• _Job item_: Pictures are to be left out, and only the lines below starting at the one with "#15 data=8'sb11111110;" and ending at the one with "assign borrow = ~a" are to be reproduced, each exactly, both ends included.

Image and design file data

[Start of Attachment]

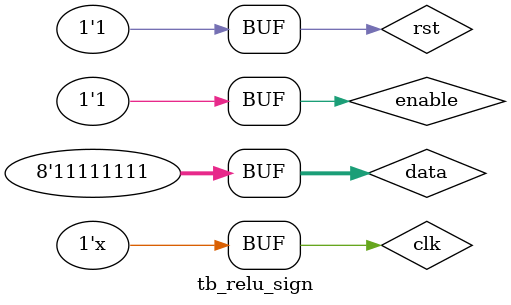
<source format=v>
`timescale 1ns / 1ps


module tb_relu_sign(

    );
    
    reg clk;
    reg rst;
    reg enable;
    reg     signed      [7:0]   data;
    wire    signed      [7:0]   dataOut;
    wire ready;
    
    
    relu_sign    tb_0(
    .iClk(clk),
    .iRst(rst),
    
    //data 
    .data(data),
    .dataOut(dataOut),    
    
    //control,
    .enable(enable),
    .rdy(ready)
    );
    
    initial
    begin
        clk =  0;
        rst =  0;
        #1  rst =   1;
        #1  rst =   0;
        #1  rst =   1;
        enable  =   1;
#15 data=8'sb00000000;
#15 data=8'sb00000001;
#15 data=8'sb00000010;
#15 data=8'sb00000011;
#15 data=8'sb00000100;
#15 data=8'sb00000101;
#15 data=8'sb00000110;
#15 data=8'sb00000111;
#15 data=8'sb00001000;
#15 data=8'sb00001001;
#15 data=8'sb00001010;
#15 data=8'sb00001011;
#15 data=8'sb00001100;
#15 data=8'sb00001101;
#15 data=8'sb00001110;
#15 data=8'sb00001111;
#15 data=8'sb00010000;
#15 data=8'sb00010001;
#15 data=8'sb00010010;
#15 data=8'sb00010011;
#15 data=8'sb00010100;
#15 data=8'sb00010101;
#15 data=8'sb00010110;
#15 data=8'sb00010111;
#15 data=8'sb00011000;
#15 data=8'sb00011001;
#15 data=8'sb00011010;
#15 data=8'sb00011011;
#15 data=8'sb00011100;
#15 data=8'sb00011101;
#15 data=8'sb00011110;
#15 data=8'sb00011111;
#15 data=8'sb00100000;
#15 data=8'sb00100001;
#15 data=8'sb00100010;
#15 data=8'sb00100011;
#15 data=8'sb00100100;
#15 data=8'sb00100101;
#15 data=8'sb00100110;
#15 data=8'sb00100111;
#15 data=8'sb00101000;
#15 data=8'sb00101001;
#15 data=8'sb00101010;
#15 data=8'sb00101011;
#15 data=8'sb00101100;
#15 data=8'sb00101101;
#15 data=8'sb00101110;
#15 data=8'sb00101111;
#15 data=8'sb00110000;
#15 data=8'sb00110001;
#15 data=8'sb00110010;
#15 data=8'sb00110011;
#15 data=8'sb00110100;
#15 data=8'sb00110101;
#15 data=8'sb00110110;
#15 data=8'sb00110111;
#15 data=8'sb00111000;
#15 data=8'sb00111001;
#15 data=8'sb00111010;
#15 data=8'sb00111011;
#15 data=8'sb00111100;
#15 data=8'sb00111101;
#15 data=8'sb00111110;
#15 data=8'sb00111111;
#15 data=8'sb01000000;
#15 data=8'sb01000001;
#15 data=8'sb01000010;
#15 data=8'sb01000011;
#15 data=8'sb01000100;
#15 data=8'sb01000101;
#15 data=8'sb01000110;
#15 data=8'sb01000111;
#15 data=8'sb01001000;
#15 data=8'sb01001001;
#15 data=8'sb01001010;
#15 data=8'sb01001011;
#15 data=8'sb01001100;
#15 data=8'sb01001101;
#15 data=8'sb01001110;
#15 data=8'sb01001111;
#15 data=8'sb01010000;
#15 data=8'sb01010001;
#15 data=8'sb01010010;
#15 data=8'sb01010011;
#15 data=8'sb01010100;
#15 data=8'sb01010101;
#15 data=8'sb01010110;
#15 data=8'sb01010111;
#15 data=8'sb01011000;
#15 data=8'sb01011001;
#15 data=8'sb01011010;
#15 data=8'sb01011011;
#15 data=8'sb01011100;
#15 data=8'sb01011101;
#15 data=8'sb01011110;
#15 data=8'sb01011111;
#15 data=8'sb01100000;
#15 data=8'sb01100001;
#15 data=8'sb01100010;
#15 data=8'sb01100011;
#15 data=8'sb01100100;
#15 data=8'sb01100101;
#15 data=8'sb01100110;
#15 data=8'sb01100111;
#15 data=8'sb01101000;
#15 data=8'sb01101001;
#15 data=8'sb01101010;
#15 data=8'sb01101011;
#15 data=8'sb01101100;
#15 data=8'sb01101101;
#15 data=8'sb01101110;
#15 data=8'sb01101111;
#15 data=8'sb01110000;
#15 data=8'sb01110001;
#15 data=8'sb01110010;
#15 data=8'sb01110011;
#15 data=8'sb01110100;
#15 data=8'sb01110101;
#15 data=8'sb01110110;
#15 data=8'sb01110111;
#15 data=8'sb01111000;
#15 data=8'sb01111001;
#15 data=8'sb01111010;
#15 data=8'sb01111011;
#15 data=8'sb01111100;
#15 data=8'sb01111101;
#15 data=8'sb01111110;
#15 data=8'sb01111111;
#15 data=8'sb10000000;
#15 data=8'sb10000001;
#15 data=8'sb10000010;
#15 data=8'sb10000011;
#15 data=8'sb10000100;
#15 data=8'sb10000101;
#15 data=8'sb10000110;
#15 data=8'sb10000111;
#15 data=8'sb10001000;
#15 data=8'sb10001001;
#15 data=8'sb10001010;
#15 data=8'sb10001011;
#15 data=8'sb10001100;
#15 data=8'sb10001101;
#15 data=8'sb10001110;
#15 data=8'sb10001111;
#15 data=8'sb10010000;
#15 data=8'sb10010001;
#15 data=8'sb10010010;
#15 data=8'sb10010011;
#15 data=8'sb10010100;
#15 data=8'sb10010101;
#15 data=8'sb10010110;
#15 data=8'sb10010111;
#15 data=8'sb10011000;
#15 data=8'sb10011001;
#15 data=8'sb10011010;
#15 data=8'sb10011011;
#15 data=8'sb10011100;
#15 data=8'sb10011101;
#15 data=8'sb10011110;
#15 data=8'sb10011111;
#15 data=8'sb10100000;
#15 data=8'sb10100001;
#15 data=8'sb10100010;
#15 data=8'sb10100011;
#15 data=8'sb10100100;
#15 data=8'sb10100101;
#15 data=8'sb10100110;
#15 data=8'sb10100111;
#15 data=8'sb10101000;
#15 data=8'sb10101001;
#15 data=8'sb10101010;
#15 data=8'sb10101011;
#15 data=8'sb10101100;
#15 data=8'sb10101101;
#15 data=8'sb10101110;
#15 data=8'sb10101111;
#15 data=8'sb10110000;
#15 data=8'sb10110001;
#15 data=8'sb10110010;
#15 data=8'sb10110011;
#15 data=8'sb10110100;
#15 data=8'sb10110101;
#15 data=8'sb10110110;
#15 data=8'sb10110111;
#15 data=8'sb10111000;
#15 data=8'sb10111001;
#15 data=8'sb10111010;
#15 data=8'sb10111011;
#15 data=8'sb10111100;
#15 data=8'sb10111101;
#15 data=8'sb10111110;
#15 data=8'sb10111111;
#15 data=8'sb11000000;
#15 data=8'sb11000001;
#15 data=8'sb11000010;
#15 data=8'sb11000011;
#15 data=8'sb11000100;
#15 data=8'sb11000101;
#15 data=8'sb11000110;
#15 data=8'sb11000111;
#15 data=8'sb11001000;
#15 data=8'sb11001001;
#15 data=8'sb11001010;
#15 data=8'sb11001011;
#15 data=8'sb11001100;
#15 data=8'sb11001101;
#15 data=8'sb11001110;
#15 data=8'sb11001111;
#15 data=8'sb11010000;
#15 data=8'sb11010001;
#15 data=8'sb11010010;
#15 data=8'sb11010011;
#15 data=8'sb11010100;
#15 data=8'sb11010101;
#15 data=8'sb11010110;
#15 data=8'sb11010111;
#15 data=8'sb11011000;
#15 data=8'sb11011001;
#15 data=8'sb11011010;
#15 data=8'sb11011011;
#15 data=8'sb11011100;
#15 data=8'sb11011101;
#15 data=8'sb11011110;
#15 data=8'sb11011111;
#15 data=8'sb11100000;
#15 data=8'sb11100001;
#15 data=8'sb11100010;
#15 data=8'sb11100011;
#15 data=8'sb11100100;
#15 data=8'sb11100101;
#15 data=8'sb11100110;
#15 data=8'sb11100111;
#15 data=8'sb11101000;
#15 data=8'sb11101001;
#15 data=8'sb11101010;
#15 data=8'sb11101011;
#15 data=8'sb11101100;
#15 data=8'sb11101101;
#15 data=8'sb11101110;
#15 data=8'sb11101111;
#15 data=8'sb11110000;
#15 data=8'sb11110001;
#15 data=8'sb11110010;
#15 data=8'sb11110011;
#15 data=8'sb11110100;
#15 data=8'sb11110101;
#15 data=8'sb11110110;
#15 data=8'sb11110111;
#15 data=8'sb11111000;
#15 data=8'sb11111001;
#15 data=8'sb11111010;
#15 data=8'sb11111011;
#15 data=8'sb11111100;
#15 data=8'sb11111101;
#15 data=8'sb11111110;
#15 data=8'sb11111111;
      
    end
    
    always # 5 clk = ~ clk;
    
endmodule

</source>
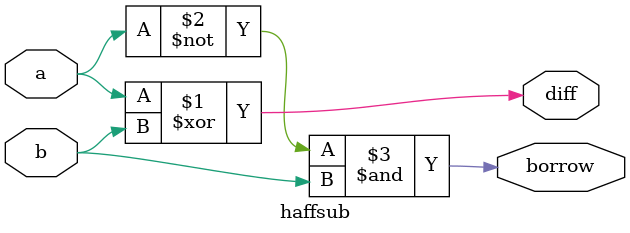
<source format=v>
module haffsub (
    input  wire a, b,         // Inputs
    output wire diff, borrow  // Outputs
);

    // Logic equations
    assign diff   = a ^ b;     // XOR for difference
    assign borrow = ~a & b;    // Borrow when a < b

endmodule

</source>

[End of Attachment]

• _Solution to the problem_:
#15 data=8'sb11111110;
#15 data=8'sb11111111;
      
    end
    
    always # 5 clk = ~ clk;
    
endmodule

</source>
<source format=v>
module haffsub (
    input  wire a, b,         // Inputs
    output wire diff, borrow  // Outputs
);

    // Logic equations
    assign diff   = a ^ b;     // XOR for difference
    assign borrow = ~a & b;    // Borrow when a < b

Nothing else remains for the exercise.